By Associated Press • 

New Columbia bridge plan: Similar, riskier

PORTLAND — An Oregon-only plan to replace the Interstate 5 bridge over the Columbia River would resemble the two-state project that appeared dead a few weeks ago, and it would carry greater risks for Oregon's taxpayers.

The $3.4 billion bridge project began to close down after years of work and millions spent when the Washington Legislature wouldn't put up its $450 million share. But the planners are attempting to salvage a $2.75 billion project, the Oregonian reported.

Officials say it can go forward only if forthcoming financial projections convince Gov. John Kitzhaber and legislative leaders that the increased risks are reasonable.

Under the original Columbia River Crossing plan, Washington and Oregon would have split costs and liabilities. Under the new proposal, Oregon would be on the hook for any cost overruns and funding shortfalls.

A special session of the Legislature would be necessary to secure financing before Sept. 30. That's when Oregon's $450 million commitment is set to expire in the absence of matching money from Washington state.

The planning is for a project not much changed, except for dropping interchange improvements on the Washington side.

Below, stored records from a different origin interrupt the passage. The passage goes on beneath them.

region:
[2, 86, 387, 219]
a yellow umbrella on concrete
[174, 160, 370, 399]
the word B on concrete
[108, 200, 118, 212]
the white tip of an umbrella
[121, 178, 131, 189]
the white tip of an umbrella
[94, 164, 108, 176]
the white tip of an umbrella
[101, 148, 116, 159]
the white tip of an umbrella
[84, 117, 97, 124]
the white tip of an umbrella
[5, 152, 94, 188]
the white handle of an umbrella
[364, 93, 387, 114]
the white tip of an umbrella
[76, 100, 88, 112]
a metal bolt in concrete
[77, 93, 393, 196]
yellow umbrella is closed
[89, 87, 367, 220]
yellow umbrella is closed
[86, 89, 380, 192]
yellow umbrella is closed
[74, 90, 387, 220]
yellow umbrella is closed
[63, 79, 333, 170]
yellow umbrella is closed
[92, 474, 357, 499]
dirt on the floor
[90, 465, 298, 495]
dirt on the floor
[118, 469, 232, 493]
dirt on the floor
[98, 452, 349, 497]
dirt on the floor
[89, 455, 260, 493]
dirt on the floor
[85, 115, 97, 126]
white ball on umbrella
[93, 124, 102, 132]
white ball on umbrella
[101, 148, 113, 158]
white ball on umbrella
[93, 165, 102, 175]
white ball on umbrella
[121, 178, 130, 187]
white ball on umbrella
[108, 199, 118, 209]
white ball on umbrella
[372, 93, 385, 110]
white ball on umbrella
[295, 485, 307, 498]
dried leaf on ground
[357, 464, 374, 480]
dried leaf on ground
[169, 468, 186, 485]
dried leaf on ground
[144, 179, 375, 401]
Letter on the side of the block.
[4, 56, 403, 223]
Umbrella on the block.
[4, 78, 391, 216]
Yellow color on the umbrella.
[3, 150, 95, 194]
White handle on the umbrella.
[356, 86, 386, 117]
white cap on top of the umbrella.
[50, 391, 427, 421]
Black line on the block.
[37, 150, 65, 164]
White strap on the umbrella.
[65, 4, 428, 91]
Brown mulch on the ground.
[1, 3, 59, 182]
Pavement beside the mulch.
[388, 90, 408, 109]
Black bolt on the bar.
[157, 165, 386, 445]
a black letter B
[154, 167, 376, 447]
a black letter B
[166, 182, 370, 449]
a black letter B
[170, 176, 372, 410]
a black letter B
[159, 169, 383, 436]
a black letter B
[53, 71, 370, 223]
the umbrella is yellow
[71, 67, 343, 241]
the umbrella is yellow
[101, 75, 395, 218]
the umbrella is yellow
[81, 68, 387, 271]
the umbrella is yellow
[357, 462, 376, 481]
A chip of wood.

Light-rail mass transit, which has attracted federal money for the project, would be included.

“A bridge without the light rail element is not part of this project,” said Kris Strickler, de facto director of the project since the departure of his Washington counterpart.

Opposition to light rail was key in the debate in Washington, and a question in Oregon is who would cover a projected $2 million to $3 million annual operating loss.

The project planners said projections still call for toll revenues of more than $1 billion, all of which would now go to Oregon.

State Treasurer Ted Wheeler is also expected to vet a preliminary investment-grade analysis of the project's finances. That's expected later this month, several weeks late.

“The Oregon-only proposal raises some new and complex questions that would need to be carefully considered because it implies that there will be a higher level of financial risk for Oregon taxpayers,” said a statement from Wheeler's office. It said he would “take as long as it takes to have confidence that this proposal will not expose Oregonians to undue risks.”